Saturday, December 01, 2012

The best chocolate cookies - rich and chewy

This recipe is for devoted chocolate lovers - you feel the taste of chocolate in your mouth minutes after you have swallowed the last bite. It is not for people who prefer sweet desserts and the mild taste of milk chocolate - cookies get slightly bitter. The main reason I do them again and again is because the chocolate inside them is soft and remains melted even the day after they are prepared. Recipe is from here and it is for 8 cookies. The original has chocolate chips as an ingredient, but I prefer to make these cookies with chopped chocolate because chocolate chips tend to keep their shape while baking and I want to obtain a more homogenous velvety texture. These cookies are perfect for making ice cream sandwiches.
If you prefer crunchy cookies with emphasis on the butter as a taste, I can recommend you the Crunchy buttery cookies

  • 120 g bittersweet chocolate (70%) chopped (for melting)
  • 30 g butter
  • 40 g flour
  • 1/2 teaspoon baking powder
  • Pinch of salt
  • 1 large egg
  • 80 g brown sugar
  • 1/2 teaspoon vanilla
  • 190 g bittersweet chocolate (70%) chopped  (instead of chocolate chips)
Put butter and chocolate for melting into a double broiler and heat for some minutes 
stirring occasionally.
Beat egg and sugar in a bowl on medium speed until no sugar crystals remain. 
Add vanilla,  melted chocolate and mix.

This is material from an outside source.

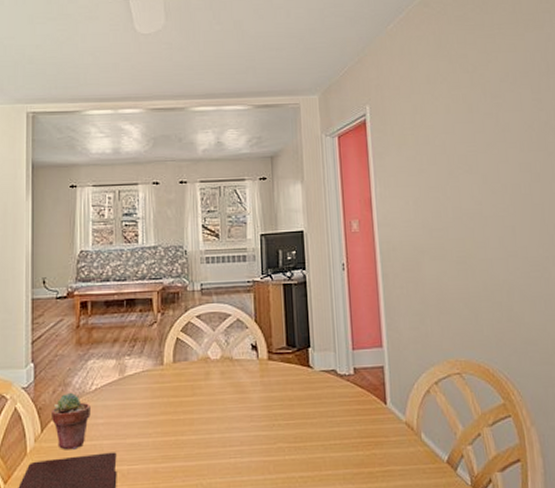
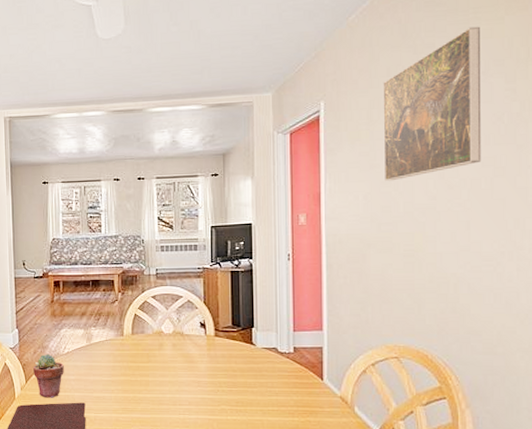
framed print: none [423,41,519,186] -> present [383,26,482,181]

Stir in flour, salt and baking powder and 
chopped chocolate and mix well with a spoon to incorporate. Put the bowl with a cookie 
dough in the freezer for 20 minutes. Preheat oven to 180 C and line a baking tray 
with parchment paper. Form eight balls from the dough and place on the tray leaving 
enough space between the cookies, because they will spread during baking. 
Bake for 12 minutes until the tops get shiny and cracked.